*** Opening RECORD EXTRACTS ***

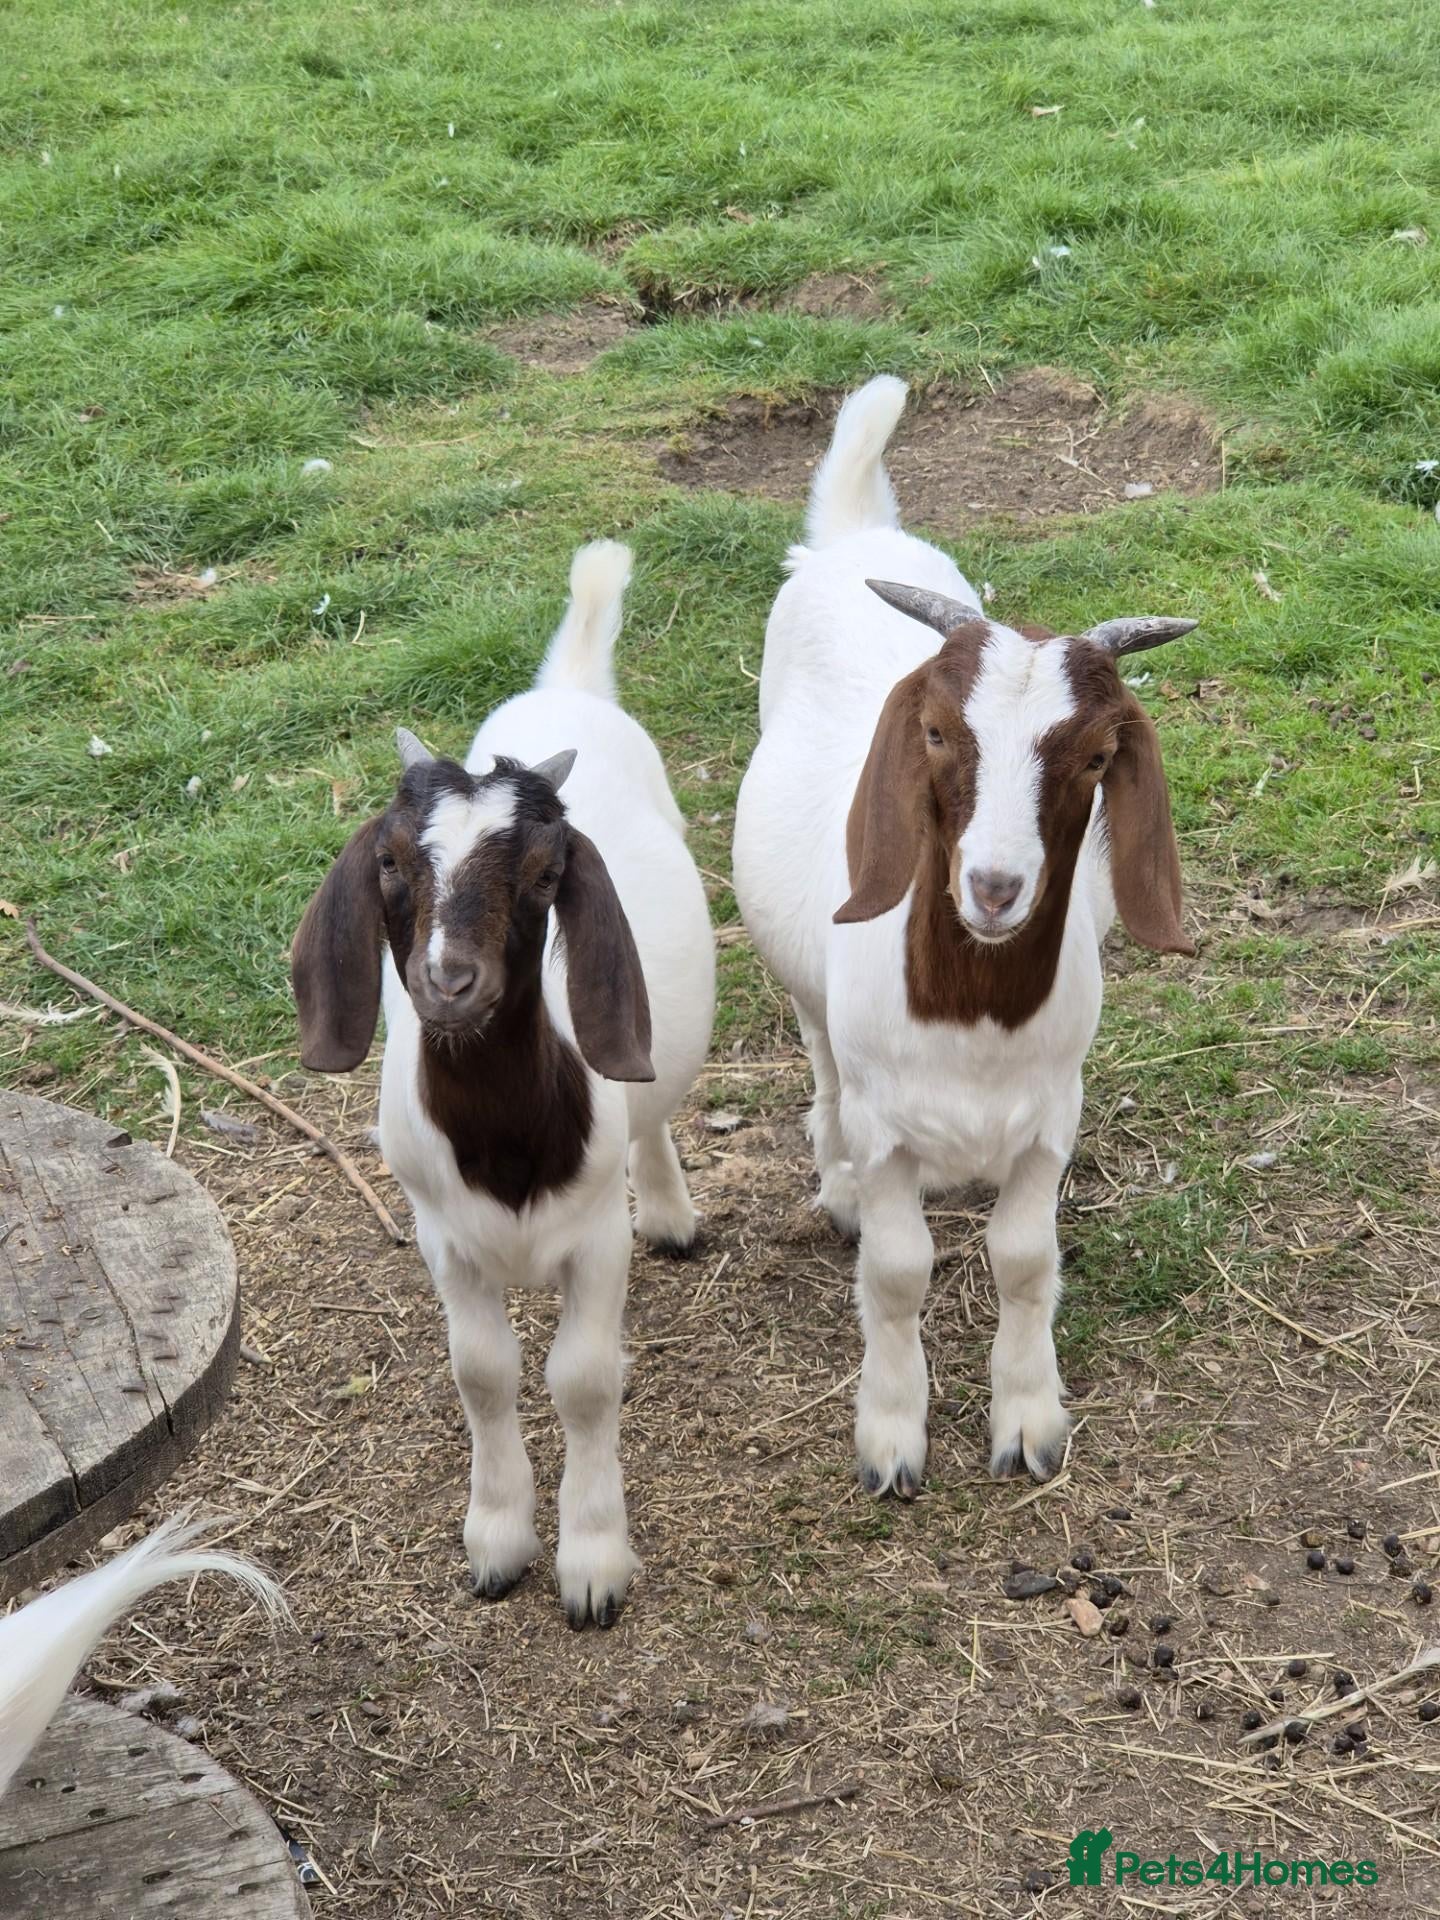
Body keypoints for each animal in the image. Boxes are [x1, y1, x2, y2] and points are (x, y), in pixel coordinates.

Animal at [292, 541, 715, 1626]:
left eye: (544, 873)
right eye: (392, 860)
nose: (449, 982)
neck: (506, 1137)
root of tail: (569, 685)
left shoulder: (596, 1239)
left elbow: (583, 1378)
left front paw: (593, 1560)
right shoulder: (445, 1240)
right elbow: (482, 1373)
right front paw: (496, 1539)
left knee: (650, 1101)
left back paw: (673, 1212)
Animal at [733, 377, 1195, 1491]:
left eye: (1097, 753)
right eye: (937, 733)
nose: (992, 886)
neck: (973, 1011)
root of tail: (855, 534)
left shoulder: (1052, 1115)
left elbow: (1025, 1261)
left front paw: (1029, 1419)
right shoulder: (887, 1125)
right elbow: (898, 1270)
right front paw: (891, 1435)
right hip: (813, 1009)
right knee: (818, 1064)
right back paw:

*** Closing RECORD EXTRACTS ***

- TASK STATEMENT -
Output the records verbatim, every one of them, and keep the pictures out.

- RESPONSE TO THIS TASK -
Body keypoints for each animal in the image. Boxes are [x1, y1, x2, y2] and points are (x, y), in pixel coordinates.

Animal at [292, 541, 715, 1626]:
left eye: (544, 873)
right eye: (392, 860)
nose: (449, 982)
neck: (506, 1137)
root of tail: (569, 685)
left shoulder: (596, 1239)
left elbow: (583, 1378)
left front paw: (593, 1560)
right shoulder: (445, 1240)
right elbow: (482, 1373)
right front paw: (496, 1539)
left knee: (650, 1101)
left back paw: (673, 1212)
Animal at [733, 377, 1195, 1491]:
left eye: (1097, 753)
right eye: (937, 733)
nose: (992, 886)
neck: (973, 1011)
root of tail: (855, 534)
left shoulder: (1052, 1115)
left elbow: (1025, 1261)
left front paw: (1029, 1419)
right shoulder: (887, 1125)
right elbow: (898, 1270)
right front paw: (891, 1435)
right hip: (813, 1009)
right knee: (818, 1064)
right back paw:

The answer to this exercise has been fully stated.